The direction leans heavily into art-house sensibilities. Slow, lingering shots. Abstract visual choices. Minimal dialogue in places where intensity should be building. That approach can work, but it doesn’t work here because it clashes with what Peaky Blinders is supposed to be.

This world is not slow and meditative. It is sharp. Fast. Dangerous. It should feel like momentum at all times, even in its quieter moments. That balance is completely missing.

Emotional & Intellectual Impact

For a story that has built such deep emotional investment over multiple seasons, the lack of impact here is shocking and truly disappointing. I personally haven't walked away from this story arc with some real sense of closure. I feel more like Im just accepting that it is what it is. No emotional payoff that matches the journey we’ve been on with these characters, espeicaly Tommy. His.ending should have been devastating, or at the very least deeply meaningful. Instead, it was flat and 'for the sake of it'.
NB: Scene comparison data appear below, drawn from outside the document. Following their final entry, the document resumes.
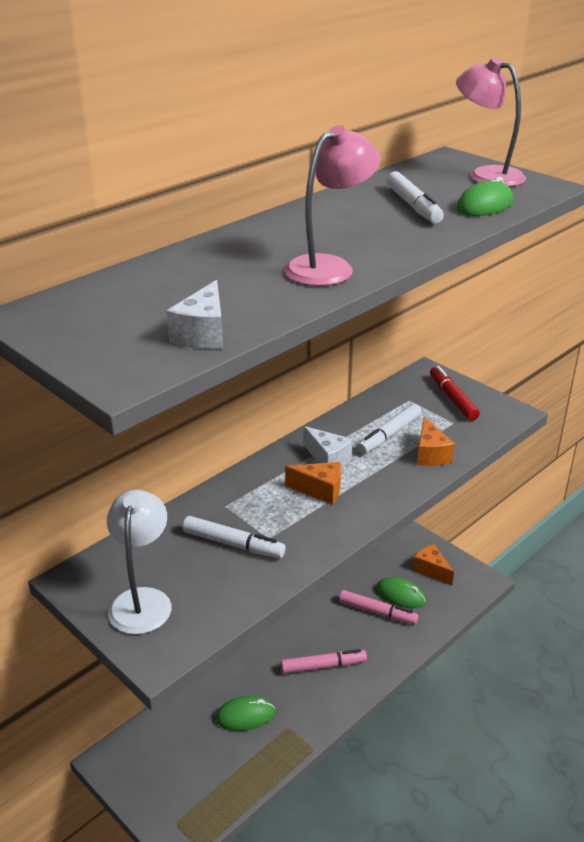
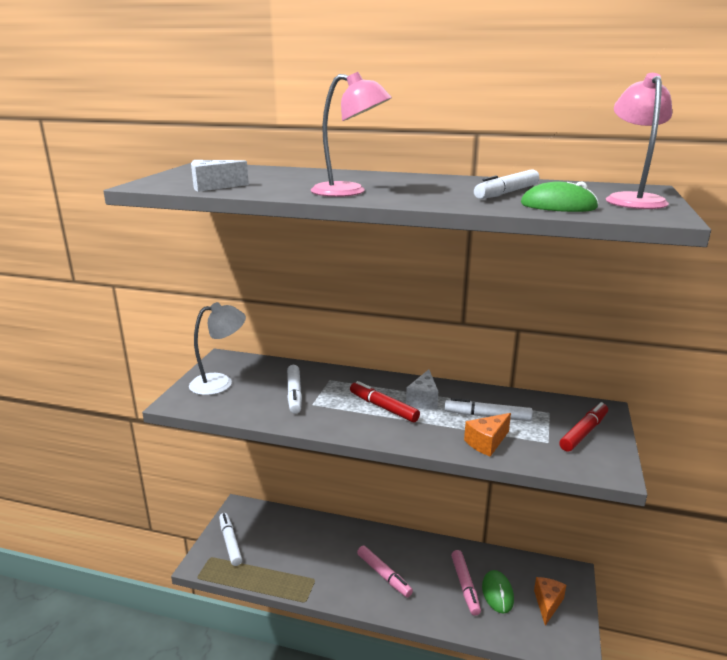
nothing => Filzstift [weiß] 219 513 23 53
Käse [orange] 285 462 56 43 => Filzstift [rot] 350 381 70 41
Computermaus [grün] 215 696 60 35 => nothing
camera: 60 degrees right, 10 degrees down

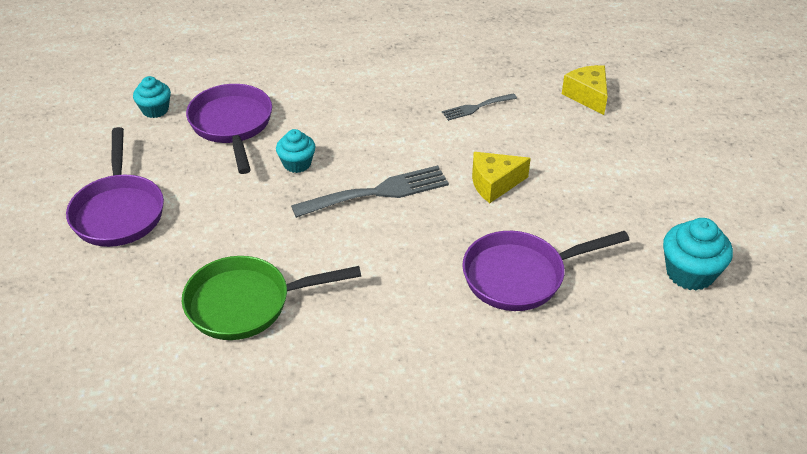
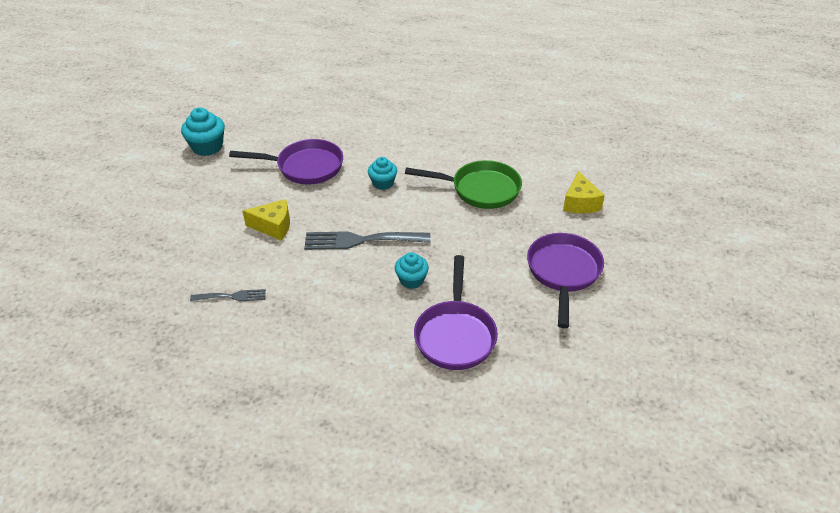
Muffin [türkis] 133 76 38 42 => Muffin [türkis] 368 157 29 33, shifted
Käse [gelb] 562 65 46 50 => Käse [gelb] 563 171 42 42, shifted
camera: 160 degrees left, 0 degrees up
The film doesn’t leave you reflecting. It leaves you disappointed.

Closing Thoughts

This film is a clear example of what happens when style overtakes substance and when the film-makers lose sight of what made their story resonate with the audience in the first place.

The performances are let down by weak writing. The story lacks structure and payoff. The direction feels disconnected from the identity of the series. And while the cinematography is undeniably beautiful, it serves the wrong film.

This should have been a powerful, unforgettable conclusion to one of the best TV series of the last couple of decades. Instead, it feels like a misjudged experiment.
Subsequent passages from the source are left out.